The DeBAAT WP Media Category Management plugin for WordPress versions up to 2.2 contains a reflected cross-site scripting (CWE-79) vulnerability. This occurs due to improper neutralization of input during web page generation, enabling an attacker to inject malicious scripts that execute when a user interacts with crafted content. The vulnerability has a CVSS 3.1 base score of 7.1 (AV:N/AC:L/PR:N/UI:R/S:C/C:L/I:L/A:L), indicating network attack vector, low attack complexity, no privileges required, user interaction required, scope changed, and limited impacts on confidentiality, integrity, and availability. No patch or official remediation level has been published as of the data provided.

Successful exploitation of this vulnerability can allow an attacker to execute arbitrary scripts in the context of the victim's browser session. This may lead to theft of sensitive information, session hijacking, or other malicious actions impacting confidentiality, integrity, and availability to a limited extent. The scope is changed, meaning the vulnerability affects resources beyond the initially vulnerable component. However, no known exploits in the wild have been reported to date.

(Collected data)

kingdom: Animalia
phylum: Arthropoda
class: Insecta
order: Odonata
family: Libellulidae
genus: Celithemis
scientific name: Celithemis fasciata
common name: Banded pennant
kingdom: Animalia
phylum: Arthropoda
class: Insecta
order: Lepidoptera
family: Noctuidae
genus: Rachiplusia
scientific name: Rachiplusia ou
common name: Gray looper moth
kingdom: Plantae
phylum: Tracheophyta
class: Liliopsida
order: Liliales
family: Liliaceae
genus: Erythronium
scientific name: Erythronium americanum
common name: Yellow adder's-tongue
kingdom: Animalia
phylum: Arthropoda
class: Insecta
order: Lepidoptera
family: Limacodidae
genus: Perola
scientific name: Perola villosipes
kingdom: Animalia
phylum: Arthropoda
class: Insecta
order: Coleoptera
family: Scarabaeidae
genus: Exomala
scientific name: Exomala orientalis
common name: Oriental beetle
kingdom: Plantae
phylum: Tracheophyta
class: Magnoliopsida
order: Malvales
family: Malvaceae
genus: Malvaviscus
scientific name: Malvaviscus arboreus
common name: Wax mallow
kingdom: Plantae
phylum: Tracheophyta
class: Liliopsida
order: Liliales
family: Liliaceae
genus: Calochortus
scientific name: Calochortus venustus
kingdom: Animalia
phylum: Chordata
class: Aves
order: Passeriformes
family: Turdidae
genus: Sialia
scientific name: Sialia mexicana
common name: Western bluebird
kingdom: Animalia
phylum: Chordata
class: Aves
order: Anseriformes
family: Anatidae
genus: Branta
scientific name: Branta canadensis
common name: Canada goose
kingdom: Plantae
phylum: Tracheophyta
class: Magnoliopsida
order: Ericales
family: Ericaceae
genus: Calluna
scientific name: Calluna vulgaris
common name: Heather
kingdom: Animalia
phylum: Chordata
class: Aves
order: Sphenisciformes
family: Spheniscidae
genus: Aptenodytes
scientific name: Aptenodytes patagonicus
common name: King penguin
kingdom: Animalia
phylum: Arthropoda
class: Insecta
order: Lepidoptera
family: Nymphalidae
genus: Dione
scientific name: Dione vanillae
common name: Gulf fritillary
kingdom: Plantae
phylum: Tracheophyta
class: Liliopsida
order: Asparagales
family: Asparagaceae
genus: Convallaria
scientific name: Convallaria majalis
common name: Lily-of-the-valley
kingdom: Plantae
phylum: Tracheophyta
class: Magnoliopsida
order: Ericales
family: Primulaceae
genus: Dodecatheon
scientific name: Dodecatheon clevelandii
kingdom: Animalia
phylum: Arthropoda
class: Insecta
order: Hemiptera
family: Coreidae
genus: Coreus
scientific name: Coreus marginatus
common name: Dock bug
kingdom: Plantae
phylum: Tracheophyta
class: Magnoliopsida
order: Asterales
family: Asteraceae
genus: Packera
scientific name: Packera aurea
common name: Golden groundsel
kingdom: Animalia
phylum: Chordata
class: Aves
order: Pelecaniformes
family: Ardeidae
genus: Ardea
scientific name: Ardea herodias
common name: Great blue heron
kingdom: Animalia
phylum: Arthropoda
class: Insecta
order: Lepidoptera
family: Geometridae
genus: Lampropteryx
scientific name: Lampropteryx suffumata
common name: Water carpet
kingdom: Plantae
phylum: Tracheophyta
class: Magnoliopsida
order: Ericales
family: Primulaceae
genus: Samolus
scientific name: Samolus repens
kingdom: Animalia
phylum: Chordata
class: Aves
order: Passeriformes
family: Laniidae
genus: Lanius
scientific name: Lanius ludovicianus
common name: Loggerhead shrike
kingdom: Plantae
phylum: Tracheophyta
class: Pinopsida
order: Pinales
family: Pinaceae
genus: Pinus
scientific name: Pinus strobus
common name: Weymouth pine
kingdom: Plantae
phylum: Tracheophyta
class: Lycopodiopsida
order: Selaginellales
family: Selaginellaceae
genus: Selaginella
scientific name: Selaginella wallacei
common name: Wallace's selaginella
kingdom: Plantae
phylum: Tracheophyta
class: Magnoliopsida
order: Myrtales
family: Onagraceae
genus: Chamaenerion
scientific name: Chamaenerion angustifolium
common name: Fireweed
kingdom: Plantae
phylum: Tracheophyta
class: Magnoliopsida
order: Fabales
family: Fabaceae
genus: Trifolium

→ **ASSIGNMENT**
In the vulnerability description, what CVSS 3.1 base score is the vulnerability given?

→ **OUTPUT OF THE TASK**
7.1